When it comes to aeration:
Nothing comes close to “flooming” – This requires nothing more than a water-pump which can lay flat on the pond or tank bottom and force water upward to the surface of the vat.
It is not important, or even desirable for the water being “floomed” to break the surface – we DO NOT want a geyser.
All we want is a gentle swell at the surface where the water looks like it’s “bulging” over the pump location. You see, oxygen exchange occurs only in contact with atmospheric “air” which is 21% oxygen. Venturis and other bubblers simply create agitation of the water and the bubbles lift the water to the surface for gas exchange.

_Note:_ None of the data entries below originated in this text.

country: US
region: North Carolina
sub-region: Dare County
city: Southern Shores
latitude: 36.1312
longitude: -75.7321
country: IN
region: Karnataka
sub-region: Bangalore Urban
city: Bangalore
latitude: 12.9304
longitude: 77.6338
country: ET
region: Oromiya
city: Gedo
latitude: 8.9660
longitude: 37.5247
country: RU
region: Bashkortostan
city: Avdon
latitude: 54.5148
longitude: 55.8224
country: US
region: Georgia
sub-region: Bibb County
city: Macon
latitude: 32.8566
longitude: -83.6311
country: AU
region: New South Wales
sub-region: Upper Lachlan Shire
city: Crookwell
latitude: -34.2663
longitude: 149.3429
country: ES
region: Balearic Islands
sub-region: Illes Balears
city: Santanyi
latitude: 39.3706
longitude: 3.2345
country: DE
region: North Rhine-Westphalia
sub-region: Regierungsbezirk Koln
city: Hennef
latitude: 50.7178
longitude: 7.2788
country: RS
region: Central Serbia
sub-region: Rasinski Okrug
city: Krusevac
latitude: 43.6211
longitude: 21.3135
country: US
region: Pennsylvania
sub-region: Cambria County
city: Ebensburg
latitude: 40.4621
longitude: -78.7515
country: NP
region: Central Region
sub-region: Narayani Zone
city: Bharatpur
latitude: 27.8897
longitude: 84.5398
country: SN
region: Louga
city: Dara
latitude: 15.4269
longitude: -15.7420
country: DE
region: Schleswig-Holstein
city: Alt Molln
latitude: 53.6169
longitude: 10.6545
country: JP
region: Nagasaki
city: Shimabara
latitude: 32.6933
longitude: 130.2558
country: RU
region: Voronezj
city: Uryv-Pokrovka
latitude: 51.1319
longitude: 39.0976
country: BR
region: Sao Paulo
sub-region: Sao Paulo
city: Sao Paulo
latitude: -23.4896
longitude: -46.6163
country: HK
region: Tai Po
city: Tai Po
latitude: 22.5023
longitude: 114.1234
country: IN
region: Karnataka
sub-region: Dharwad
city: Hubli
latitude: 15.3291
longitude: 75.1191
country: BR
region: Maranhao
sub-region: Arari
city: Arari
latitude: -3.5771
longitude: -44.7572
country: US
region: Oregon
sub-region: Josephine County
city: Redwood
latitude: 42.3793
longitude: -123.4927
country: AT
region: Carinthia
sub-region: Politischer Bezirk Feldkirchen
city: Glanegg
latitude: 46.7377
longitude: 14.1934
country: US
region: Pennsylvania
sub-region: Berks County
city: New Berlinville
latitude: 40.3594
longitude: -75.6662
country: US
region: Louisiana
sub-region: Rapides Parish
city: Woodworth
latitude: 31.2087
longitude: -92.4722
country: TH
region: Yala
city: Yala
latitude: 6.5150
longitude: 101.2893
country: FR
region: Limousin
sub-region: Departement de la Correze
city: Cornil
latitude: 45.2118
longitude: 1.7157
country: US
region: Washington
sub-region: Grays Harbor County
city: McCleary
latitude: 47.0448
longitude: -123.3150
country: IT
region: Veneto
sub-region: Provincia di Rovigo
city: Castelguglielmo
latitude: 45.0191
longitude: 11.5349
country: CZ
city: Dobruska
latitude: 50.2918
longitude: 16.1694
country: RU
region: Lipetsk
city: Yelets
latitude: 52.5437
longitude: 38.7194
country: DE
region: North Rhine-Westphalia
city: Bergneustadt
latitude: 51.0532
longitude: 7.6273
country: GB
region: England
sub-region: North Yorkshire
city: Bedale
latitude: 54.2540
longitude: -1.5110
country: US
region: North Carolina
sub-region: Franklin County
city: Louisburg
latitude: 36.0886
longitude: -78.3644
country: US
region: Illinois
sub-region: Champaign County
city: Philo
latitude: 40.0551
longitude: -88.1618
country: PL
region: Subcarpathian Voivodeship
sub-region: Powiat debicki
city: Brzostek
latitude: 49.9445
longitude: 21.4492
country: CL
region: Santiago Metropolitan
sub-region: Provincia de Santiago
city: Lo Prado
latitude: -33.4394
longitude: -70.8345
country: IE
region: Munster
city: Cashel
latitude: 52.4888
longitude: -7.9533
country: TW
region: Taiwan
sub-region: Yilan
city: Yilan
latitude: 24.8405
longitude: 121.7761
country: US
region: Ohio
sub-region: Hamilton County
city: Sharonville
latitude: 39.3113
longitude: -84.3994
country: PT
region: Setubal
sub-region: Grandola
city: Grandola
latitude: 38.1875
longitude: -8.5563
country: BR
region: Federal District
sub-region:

Even better, a water pump forces large amounts of water to the surface for gas exchange, and it does so “simply” and very quietly. Flooming is ideal in retailers tanks because, unlike air bubbles, flooming causes less surface distortion so the consumer can still see and buy fish.
A water pump lifts more water than an airstone could EVER lift to the surface for gas exchange.
Almost any brand of pump can work. You will find some pumps “stand up” better than others. It can be disastrous if the pump lays over and stops “flooming” the surface.
Also, if the pump DOES “geyser” the surface the risk is increased that the pond or vat could be pumped dry by the pump if it directed water over the edge and onto the ground.
So, a gentle flooming in any tank or vat is superior aeration. And it’s as simple as dropping in a submersible pump and aiming it at the heavens.
This information has gone into wide spread use especially at the retail level because the fish for sale show up better without a cloud of bubbles on the surface. However, despite being a common thing, the pundits will not even try it because it must be patently wrong. Why try something they “know” is wrong? Remember, whatever they know, is the one and only “right” way.